→ Available records:
-------
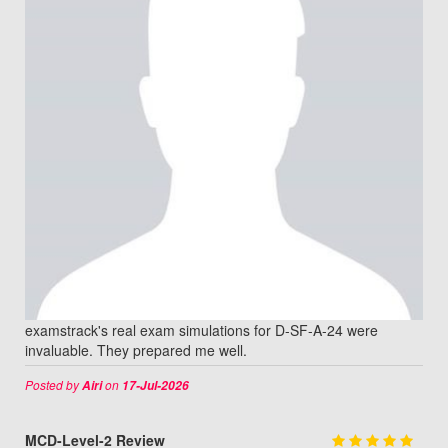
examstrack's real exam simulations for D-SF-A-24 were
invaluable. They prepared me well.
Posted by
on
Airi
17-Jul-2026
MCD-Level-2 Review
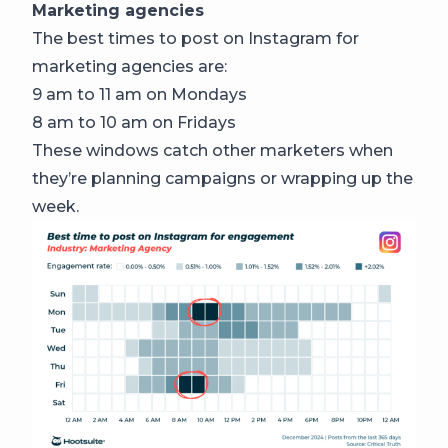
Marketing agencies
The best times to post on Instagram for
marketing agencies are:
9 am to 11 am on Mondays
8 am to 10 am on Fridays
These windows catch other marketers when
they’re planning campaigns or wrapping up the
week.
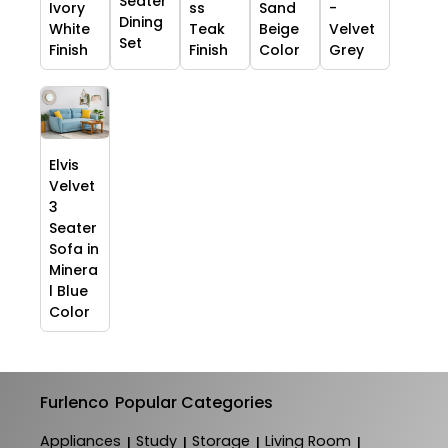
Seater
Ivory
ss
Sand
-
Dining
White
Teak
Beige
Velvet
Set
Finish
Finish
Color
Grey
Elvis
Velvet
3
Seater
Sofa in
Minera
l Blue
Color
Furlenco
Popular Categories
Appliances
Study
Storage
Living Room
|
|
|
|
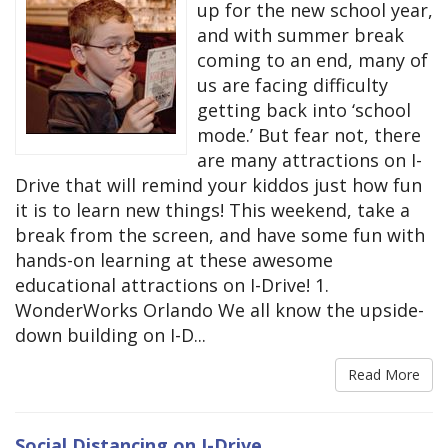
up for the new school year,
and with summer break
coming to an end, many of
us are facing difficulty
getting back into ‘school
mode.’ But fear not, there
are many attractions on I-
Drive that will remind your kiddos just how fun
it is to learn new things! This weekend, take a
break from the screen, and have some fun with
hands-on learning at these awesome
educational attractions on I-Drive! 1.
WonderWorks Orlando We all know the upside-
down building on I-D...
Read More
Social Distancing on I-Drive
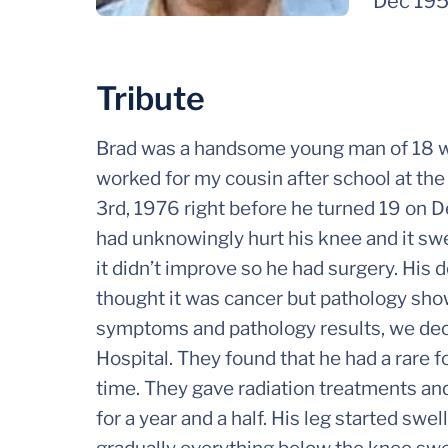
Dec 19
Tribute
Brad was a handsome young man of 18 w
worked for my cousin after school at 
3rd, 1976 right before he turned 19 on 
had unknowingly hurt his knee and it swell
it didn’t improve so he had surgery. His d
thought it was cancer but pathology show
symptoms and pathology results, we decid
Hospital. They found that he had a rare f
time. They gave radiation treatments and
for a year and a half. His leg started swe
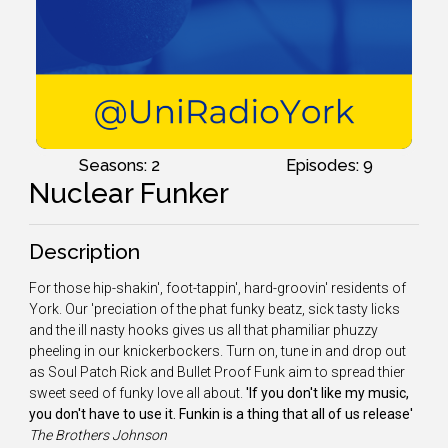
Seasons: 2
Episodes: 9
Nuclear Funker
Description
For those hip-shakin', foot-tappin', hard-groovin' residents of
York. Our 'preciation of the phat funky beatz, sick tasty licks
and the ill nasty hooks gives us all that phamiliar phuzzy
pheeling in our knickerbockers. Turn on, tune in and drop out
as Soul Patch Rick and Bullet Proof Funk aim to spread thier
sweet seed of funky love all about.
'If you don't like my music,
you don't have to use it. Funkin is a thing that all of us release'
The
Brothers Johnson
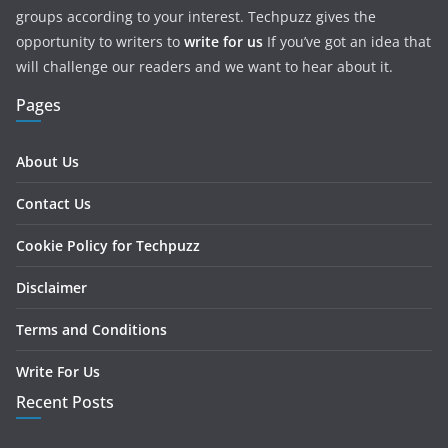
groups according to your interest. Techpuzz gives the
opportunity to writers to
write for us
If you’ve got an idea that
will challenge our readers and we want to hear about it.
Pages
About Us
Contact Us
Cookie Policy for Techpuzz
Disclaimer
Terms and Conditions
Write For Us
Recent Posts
-------
→ Exercise: This calls for each record above to be set down exactly, with the images skipped.

→ Exercise result:
examstrack's real exam simulations for D-SF-A-24 were
invaluable. They prepared me well.
Posted by
on
Airi
17-Jul-2026
MCD-Level-2 Review
Marketing agencies
The best times to post on Instagram for
marketing agencies are:
9 am to 11 am on Mondays
8 am to 10 am on Fridays
These windows catch other marketers when
they’re planning campaigns or wrapping up the
week.
Seater
Ivory
ss
Sand
-
Dining
White
Teak
Beige
Velvet
Set
Finish
Finish
Color
Grey
Elvis
Velvet
3
Seater
Sofa in
Minera
l Blue
Color
Furlenco
Popular Categories
Appliances
Study
Storage
Living Room
|
|
|
|
up for the new school year,
and with summer break
coming to an end, many of
us are facing difficulty
getting back into ‘school
mode.’ But fear not, there
are many attractions on I-
Drive that will remind your kiddos just how fun
it is to learn new things! This weekend, take a
break from the screen, and have some fun with
hands-on learning at these awesome
educational attractions on I-Drive! 1.
WonderWorks Orlando We all know the upside-
down building on I-D...
Read More
Social Distancing on I-Drive
Dec 19
Tribute
Brad was a handsome young man of 18 w
worked for my cousin after school at 
3rd, 1976 right before he turned 19 on 
had unknowingly hurt his knee and it swell
it didn’t improve so he had surgery. His d
thought it was cancer but pathology show
symptoms and pathology results, we decid
Hospital. They found that he had a rare f
time. They gave radiation treatments and
for a year and a half. His leg started swe
Seasons: 2
Episodes: 9
Nuclear Funker
Description
For those hip-shakin', foot-tappin', hard-groovin' residents of
York. Our 'preciation of the phat funky beatz, sick tasty licks
and the ill nasty hooks gives us all that phamiliar phuzzy
pheeling in our knickerbockers. Turn on, tune in and drop out
as Soul Patch Rick and Bullet Proof Funk aim to spread thier
sweet seed of funky love all about.
'If you don't like my music,
you don't have to use it. Funkin is a thing that all of us release'
The
Brothers Johnson
groups according to your interest. Techpuzz gives the
opportunity to writers to
write for us
If you’ve got an idea that
will challenge our readers and we want to hear about it.
Pages
About Us
Contact Us
Cookie Policy for Techpuzz
Disclaimer
Terms and Conditions
Write For Us
Recent Posts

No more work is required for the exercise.